Gold and silver futures headed sharply lower Tuesday, with the tumble in prices for gold’s sister metal coming as the CME Group raised margin deposit requirements for trades following precipitous gains in the precious and industrial metal.

Silver futures for March delivery were trading $1.96, or 6.7%, lower to $27.45 an ounce, after jumping 9.3% to mark around the highest settlement for a most-active contract since around 2013.

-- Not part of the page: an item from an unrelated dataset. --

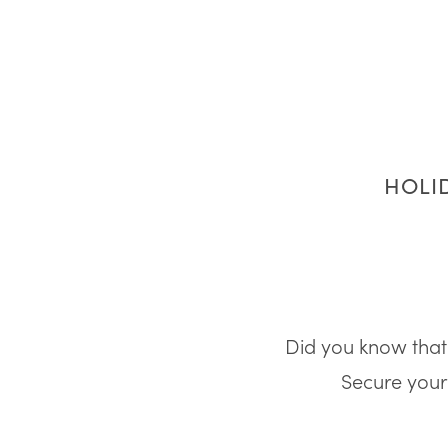
HOLID
Did you know that 
Secure your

The slump in silver follows what some dealers and commodity strategists have attributed to an attempted short-squeeze, pointing to individual investors who also were blamed for driving up the values in shares of GameStop Corp and AMC Entertainment Holdings  in the past few weeks.

On Monday, the Commodity Futures Trading Commission’s Acting Chairman Rostin Behnam said that the CFTC is “closely monitoring recent activity in the silver markets.”

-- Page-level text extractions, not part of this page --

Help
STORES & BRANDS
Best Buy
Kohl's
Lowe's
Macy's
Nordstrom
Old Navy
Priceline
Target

That statement was followed by the CME Group announcing that it was raising margin requirements to $16,500 per contract from $14,000, an 18% hike, effective Feb. 2.

“It appears the attempted short-squeeze in the silver market has failed, at least at this point,” said Jim Wyckoff, senior analyst at Kitco.com.

“Silver bulls’ next upside price objective is closing prices above solid technical resistance at this week’s high of $30.35 an ounce,” the Kitco analysts wrote. “The next downside price objective for the bears is closing prices below solid support at $26,” he said.

Prices for silver have rallied in recent days and comes as a post on Reddit last week referenced a short squeeze on the metal in a way similar to those that helped to send the prices of GameStop and AMC surging and hobbled a number of hedge funds.

However, the $1.5 trillion silver market is viewed as a much tougher target for individual investors congregating on sites like WallStreetBets and Discord.

Meanwhile, gold prices were getting knocked sharply lower.

April gold tumbled $30.40, or 1.6%, to trade at $1,833.50 an ounce, following a 0.7% gain to start the week. Gold prices are trading below both the 50-day moving average at $1,858.26 and the 200-day MA at $1,852.81 an ounce, FactSet data show.

Moving averages are used by technical analysts to help gauge short-term and long-term bullish and bearish trends in an asset.